I experienced a violent sexual assault as a 9 year old and from that point on I have judged myself 'guilty'. I see the whole trauma as a result of my decisions, my pride, and therefore my fault. No I didn't ask for what happened to happen, but it happened as a result of my spur-of-the-moment decisions/actions. It has been my constant companion for 50+ years - and although the few (and all medical professionals) people that I have talked to have all said the same thing - it wasn't your fault /you were a child /the adults involved are the guilty ones here ... blah blah blah ... I have what I call my BIG BUTT. Logically I can see that it wasn't my fault, yet here I am still with this BUT ... I MADE THOSE CHOICES ALL BY MYSELF. And despite working with a brilliant counsellor over a period of years, that is one thing that I have not been able to budge at all.

That is why I describe my experience as basement levels of rock bottom. Now it is not only that trauma but a few other emotional bombs which have pushed me down to places below where I ever thought I would be able to survive. Tsunamis with no prior indication that they were even on the horizon, let alone about to re-shatter an already broken, scared, shamed and self-loathing thing (person doesn't seem to be the right word to describe myself).
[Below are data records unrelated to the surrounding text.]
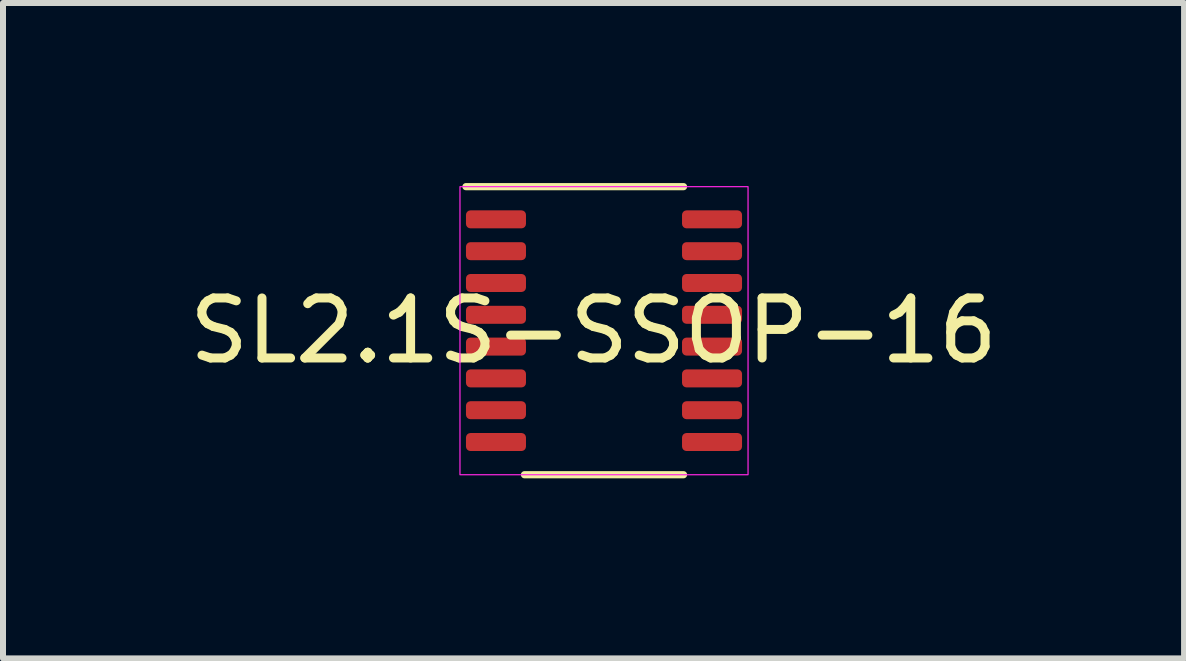
<source format=kicad_pcb>
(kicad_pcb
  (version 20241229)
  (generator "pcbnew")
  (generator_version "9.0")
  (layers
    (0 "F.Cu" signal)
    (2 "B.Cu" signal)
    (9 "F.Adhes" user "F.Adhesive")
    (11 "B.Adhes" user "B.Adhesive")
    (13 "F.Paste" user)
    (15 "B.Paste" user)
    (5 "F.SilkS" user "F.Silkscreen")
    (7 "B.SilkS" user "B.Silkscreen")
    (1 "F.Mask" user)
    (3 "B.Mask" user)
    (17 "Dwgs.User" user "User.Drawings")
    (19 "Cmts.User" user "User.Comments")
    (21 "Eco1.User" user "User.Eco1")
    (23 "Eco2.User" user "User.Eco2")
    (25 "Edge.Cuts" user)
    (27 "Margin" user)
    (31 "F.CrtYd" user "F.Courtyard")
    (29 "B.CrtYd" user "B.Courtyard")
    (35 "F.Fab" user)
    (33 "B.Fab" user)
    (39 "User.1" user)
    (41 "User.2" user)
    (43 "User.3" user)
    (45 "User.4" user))
  (footprint "SL2.1S-SSOP-16"
    (layer "F.Cu")
    (at 7.014 2.46)
    (property "Reference" "SL2.1S-SSOP-16" (at -0.175 0 0) (unlocked yes) (layer "F.SilkS") (effects (font (size 1 1) (thickness 0.15))))
    (attr smd)
    (fp_line (start -2.3 -2.4) (end 1.325 -2.4) (stroke (width 0.12) (type solid)) (layer "F.SilkS"))
    (fp_line (start -1.325 2.4) (end 1.325 2.4) (stroke (width 0.12) (type solid)) (layer "F.SilkS"))
    (fp_rect (start -2.4 -2.4) (end 2.4 2.4) (stroke (width 0.02) (type solid)) (fill no) (layer "F.CrtYd"))
    (pad "1" smd roundrect (at -1.8 -1.855) (size 1 0.3) (layers "F.Cu" "F.Mask" "F.Paste") (roundrect_rratio 0.25))
    (pad "2" smd roundrect (at -1.8 -1.325) (size 1 0.3) (layers "F.Cu" "F.Mask" "F.Paste") (roundrect_rratio 0.25))
    (pad "3" smd roundrect (at -1.8 -0.795) (size 1 0.3) (layers "F.Cu" "F.Mask" "F.Paste") (roundrect_rratio 0.25))
    (pad "4" smd roundrect (at -1.8 -0.265) (size 1 0.3) (layers "F.Cu" "F.Mask" "F.Paste") (roundrect_rratio 0.25))
    (pad "5" smd roundrect (at -1.8 0.265) (size 1 0.3) (layers "F.Cu" "F.Mask" "F.Paste") (roundrect_rratio 0.25))
    (pad "6" smd roundrect (at -1.8 0.795) (size 1 0.3) (layers "F.Cu" "F.Mask" "F.Paste") (roundrect_rratio 0.25))
    (pad "7" smd roundrect (at -1.8 1.325) (size 1 0.3) (layers "F.Cu" "F.Mask" "F.Paste") (roundrect_rratio 0.25))
    (pad "8" smd roundrect (at -1.8 1.855) (size 1 0.3) (layers "F.Cu" "F.Mask" "F.Paste") (roundrect_rratio 0.25))
    (pad "9" smd roundrect (at 1.8 1.855) (size 1 0.3) (layers "F.Cu" "F.Mask" "F.Paste") (roundrect_rratio 0.25))
    (pad "10" smd roundrect (at 1.8 1.325) (size 1 0.3) (layers "F.Cu" "F.Mask" "F.Paste") (roundrect_rratio 0.25))
    (pad "11" smd roundrect (at 1.8 0.795) (size 1 0.3) (layers "F.Cu" "F.Mask" "F.Paste") (roundrect_rratio 0.25))
    (pad "12" smd roundrect (at 1.8 0.265) (size 1 0.3) (layers "F.Cu" "F.Mask" "F.Paste") (roundrect_rratio 0.25))
    (pad "13" smd roundrect (at 1.8 -0.265) (size 1 0.3) (layers "F.Cu" "F.Mask" "F.Paste") (roundrect_rratio 0.25))
    (pad "14" smd roundrect (at 1.8 -0.795) (size 1 0.3) (layers "F.Cu" "F.Mask" "F.Paste") (roundrect_rratio 0.25))
    (pad "15" smd roundrect (at 1.8 -1.325) (size 1 0.3) (layers "F.Cu" "F.Mask" "F.Paste") (roundrect_rratio 0.25))
    (pad "16" smd roundrect (at 1.8 -1.855) (size 1 0.3) (layers "F.Cu" "F.Mask" "F.Paste") (roundrect_rratio 0.25)))
  (gr_rect
    (start -3 -3)
    (end 16.679 7.92)
    (stroke (width 0.1) (type default))
    (fill no)
    (layer "Edge.Cuts")))
</source>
Right now I have a very supportive GP and am going to do a free course with a government department in the new year, BUT I still feel so alone and lonely all the time. I can't really go into too much detail - one because of my shame and self-loathing and two - because my ability to express myself is pathetic. I don't think that I could handle long-term counselling - telling my story once was once too much - so for now I talk a bit to my GP but unfortunately he is a pretty popular GP so it is hard to get appointments quickly (although he has been amazingly accommodating and gives me time in his lunchbreaks etc. when he can) and although I really want/need to talk about some of the flow-on of the filth that is my life, I feel really bad taking up his time. I think that deep down I really do not believe that I am able to be lifted out of the stench that is my life. Sure there are some good memories - but they are not honest memories because I feel like the whole of my life since that one soul-shattering life-changing trauma so long ago has been built on lies and deception - and now, here I am in the twilight of my life wondering why and how. So hurt so low so tired so alone so lonely and so sick of my disgusting self.

Re: First steps

@Ru-bee thanks for your reply.

I honestly don't know what I want or need. I am really retarded in my ability to express my true self and real feelings. Just sent a reply to @MJG017 which said about as much as I can say.
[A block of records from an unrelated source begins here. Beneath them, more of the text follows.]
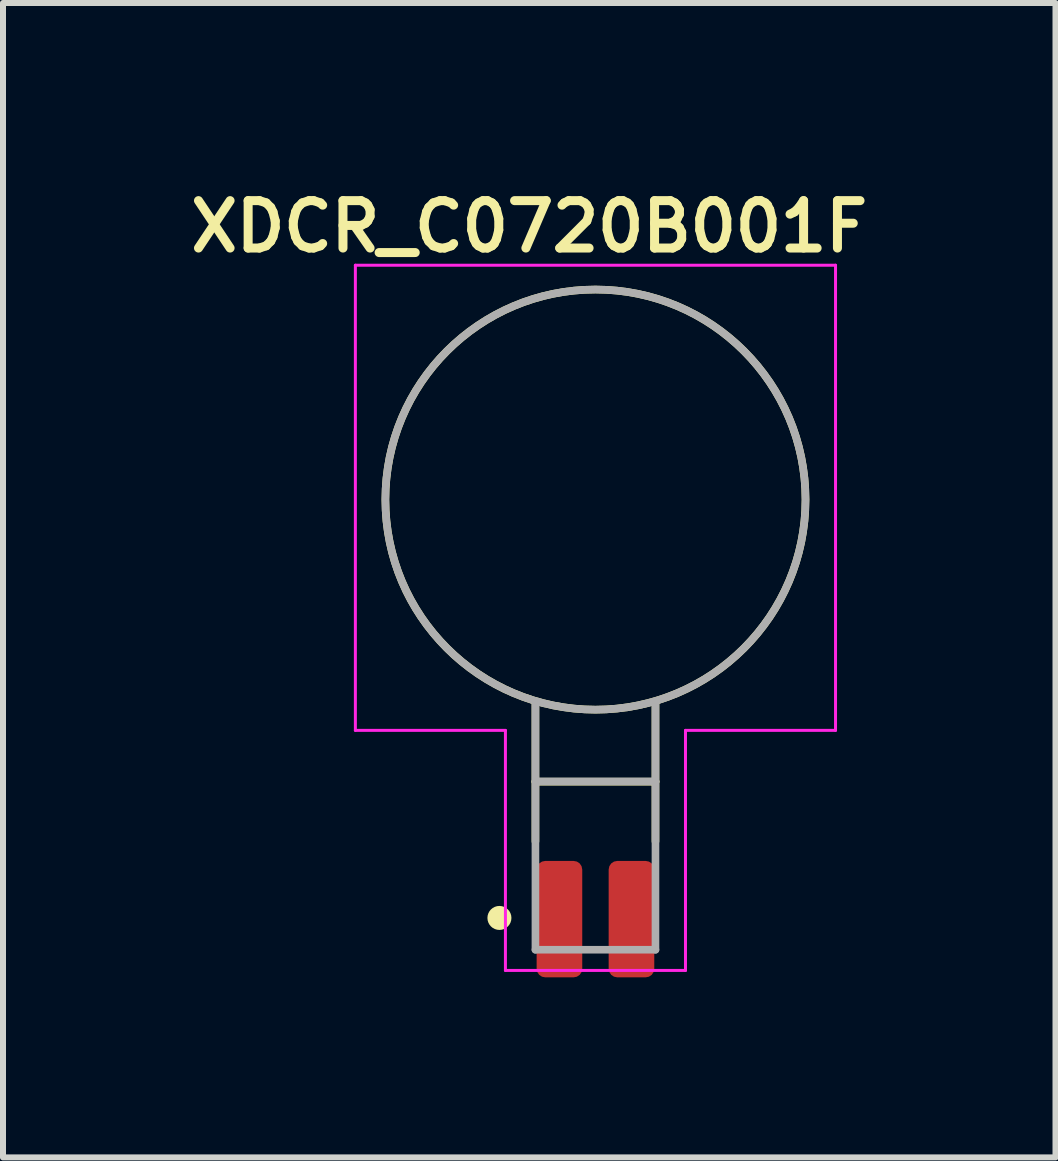
<source format=kicad_pcb>
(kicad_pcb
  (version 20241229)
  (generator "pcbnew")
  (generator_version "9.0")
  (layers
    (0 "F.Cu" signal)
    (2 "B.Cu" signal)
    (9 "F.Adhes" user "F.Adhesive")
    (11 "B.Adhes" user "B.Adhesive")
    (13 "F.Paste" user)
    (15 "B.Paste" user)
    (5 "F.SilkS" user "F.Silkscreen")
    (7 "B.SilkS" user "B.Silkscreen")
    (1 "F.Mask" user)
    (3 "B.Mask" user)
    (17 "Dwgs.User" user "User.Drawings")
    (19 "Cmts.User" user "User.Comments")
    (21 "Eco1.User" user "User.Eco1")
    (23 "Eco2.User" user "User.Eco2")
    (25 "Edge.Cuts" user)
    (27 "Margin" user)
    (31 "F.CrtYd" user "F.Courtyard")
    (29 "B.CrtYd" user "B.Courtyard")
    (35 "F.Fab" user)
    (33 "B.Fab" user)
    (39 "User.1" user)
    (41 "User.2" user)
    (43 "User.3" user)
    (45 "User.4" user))
  (footprint "XDCR_C0720B001F"
    (layer "F.Cu")
    (at 6.871 7.244)
    (property "Reference" "XDCR_C0720B001F" (at -1.103 -6.519 0) (layer "F.SilkS") (effects (font (size 0.79 0.79) (thickness 0.15))))
    (attr smd)
    (fp_line (start -1 2.73) (end -1 1.425) (stroke (width 0.127) (type solid)) (layer "F.SilkS"))
    (fp_line (start -1 2.73) (end 1 2.73) (stroke (width 0.127) (type solid)) (layer "F.SilkS"))
    (fp_line (start -1 3.725) (end -1 2.73) (stroke (width 0.127) (type solid)) (layer "F.SilkS"))
    (fp_line (start 1 2.73) (end 1 1.425) (stroke (width 0.127) (type solid)) (layer "F.SilkS"))
    (fp_line (start 1 3.725) (end 1 2.73) (stroke (width 0.127) (type solid)) (layer "F.SilkS"))
    (fp_circle (center -1.6 5) (end -1.5 5) (stroke (width 0.2) (type solid)) (fill no) (layer "F.SilkS"))
    (fp_circle (center 0 -1.97) (end 3.5 -1.97) (stroke (width 0.127) (type solid)) (fill no) (layer "F.SilkS"))
    (fp_line (start -4 -5.875) (end 4 -5.875) (stroke (width 0.05) (type solid)) (layer "F.CrtYd"))
    (fp_line (start -4 1.875) (end -4 -5.875) (stroke (width 0.05) (type solid)) (layer "F.CrtYd"))
    (fp_line (start -1.5 1.875) (end -4 1.875) (stroke (width 0.05) (type solid)) (layer "F.CrtYd"))
    (fp_line (start -1.5 5.875) (end -1.5 1.875) (stroke (width 0.05) (type solid)) (layer "F.CrtYd"))
    (fp_line (start 1.5 1.875) (end 1.5 5.875) (stroke (width 0.05) (type solid)) (layer "F.CrtYd"))
    (fp_line (start 1.5 5.875) (end -1.5 5.875) (stroke (width 0.05) (type solid)) (layer "F.CrtYd"))
    (fp_line (start 4 -5.875) (end 4 1.875) (stroke (width 0.05) (type solid)) (layer "F.CrtYd"))
    (fp_line (start 4 1.875) (end 1.5 1.875) (stroke (width 0.05) (type solid)) (layer "F.CrtYd"))
    (fp_line (start -1 2.725) (end 1 2.725) (stroke (width 0.127) (type solid)) (layer "F.Fab"))
    (fp_line (start -1 5.53) (end -1 1.425) (stroke (width 0.127) (type solid)) (layer "F.Fab"))
    (fp_line (start 1 2.725) (end 1 1.425) (stroke (width 0.127) (type solid)) (layer "F.Fab"))
    (fp_line (start 1 2.73) (end 1 5.53) (stroke (width 0.127) (type solid)) (layer "F.Fab"))
    (fp_line (start 1 5.53) (end -1 5.53) (stroke (width 0.127) (type solid)) (layer "F.Fab"))
    (fp_circle (center 0 -1.97) (end 3.5 -1.97) (stroke (width 0.127) (type solid)) (fill no) (layer "F.Fab"))
    (pad "1" smd roundrect (at -0.6 5.02 270) (size 1.94 0.76) (layers "F.Cu" "F.Mask" "F.Paste") (roundrect_rratio 0.19))
    (pad "2" smd roundrect (at 0.6 5.02 270) (size 1.94 0.76) (layers "F.Cu" "F.Mask" "F.Paste") (roundrect_rratio 0.19)))
  (gr_rect
    (start -3 -3)
    (end 14.536 16.234)
    (stroke (width 0.1) (type default))
    (fill no)
    (layer "Edge.Cuts")))
</source>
I definitely don't feel worthy of support or friendship - I am in this position because of my own choices and know that there are so many other hurting people who are able to respond to loving concern - I am an insignificant tiny island that is constantly being drowned by the waves of the sea. I always feel like it's a constant battle to keep my head above water - my island is often submerged by the stormy seas and I am exhausted all the time at the moment - physically and emotionally.